Passage for review →
4. The forkbomb scenario
The incident report's worst case: a guest
fork-bombs (thousands of processes), each
process is doing direct I/O to the root disk,
the API stop request comes in, QEMU is
unkillable because the guest kernel is busy,
QMP quit is sent manually. The
forkbomb itself doesn't wedge SPDK — the
forkbomb wedges the guest kernel. The QMP
quit then takes down QEMU. The
vfio-user connection drops. The teardown path
runs. The wedge is the same as the standard
QMP quit case. The forkbomb's role is to
guarantee that the bdev layer has a high
io_outstanding count at the
moment of teardown — many in-flight I/Os
that have not yet been serviced by the bdev.
The pause is more likely to take the
"wait for I/O" path because more I/Os are in
flight. The wait is more likely to exceed
whatever timeout exists. The wedge is more
likely to form.
5. nvmf_delete_subsystem while remove_ns is still pending
diskengine's detach loop, per the source, does
remove_ns and then
delete_subsystem in sequence. If
remove_ns is the wedged one,
delete_subsystem never runs. The
subsystem stays around. New attach work for
the same NQN conflicts with the leftover
subsystem. The diskengine logs the conflict as
"namespace raid_2591 still present in
nqn.2026-02.io.excloud:vm:11263; deferring" and
keeps retrying. Every retry is a
remove_ns that hits the same
wedge. The retry loop is unbounded. The only
fix is to bounce SPDK (the
systemctl restart spdk.service
that the incident report describes).
6. The "innocent global" race
The
spdk_nvmf_subsystem_state_changes
TAILQ on the subsystem is protected by
subsystem->mutex. The pause
appends a state-change context to the TAILQ.
The resume pops the head. If a second pause
request arrives while the first is in flight
(e.g. from a second remove_ns
call for a different namespace), the second
pause is queued behind the first. The first
pause's callback fires when
io_outstanding drains. The second
pause's callback never fires because the first
pause's removal of the namespace already
dropped the io_outstanding for the second
namespace. The state-change context is
orphaned. The TAILQ is corrupted. Subsequent
pause requests hang. The fix is to drain the
TAILQ on every callback, regardless of which
pause was satisfied.
7. The cleanup-marker race
The diskengine-side cleanup marker at
/var/vmengine/vms/<vmID>/DISKENGINE_CLEANUP
is set on API stop and removed on successful
detach. If the detach hangs, the marker stays.
The vmengine side checks for the marker before
re-launching QEMU. If the marker is present,
vmengine doesn't launch QEMU. The VM is stuck
in STOPPED until diskengine
cleans up. If diskengine is stuck on the
remove_ns, the marker never goes away, the VM
never relaunches, the user has to manually
remove the marker file. This is the
"secondary" wedge that the incident report
describes: the primary wedge is in SPDK; the
secondary is in diskengine's state
reconciliation.

Actions to take →
(A) From the passage on SPDK teardown wedges, reproduce word for word the stretch from "7. The cleanup-marker" through "the marker stays.".
(B) In the passage on SPDK teardown wedges, what does the vmengine side check for before re-launching QEMU?

Provided data →

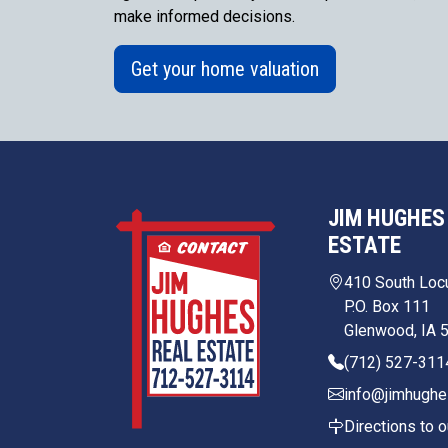
make informed decisions.
Get your home valuation
JIM HUGHES
ESTATE
410 South Loc
P.O. Box 111
Glenwood, IA 
(712) 527-311
info@jimhughe
Directions to o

Outputs by task →
(A)
7. The cleanup-marker race
The diskengine-side cleanup marker at
/var/vmengine/vms/<vmID>/DISKENGINE_CLEANUP
is set on API stop and removed on successful
detach. If the detach hangs, the marker stays.

(B) It checks for the diskengine-side cleanup marker at /var/vmengine/vms/<vmID>/DISKENGINE_CLEANUP.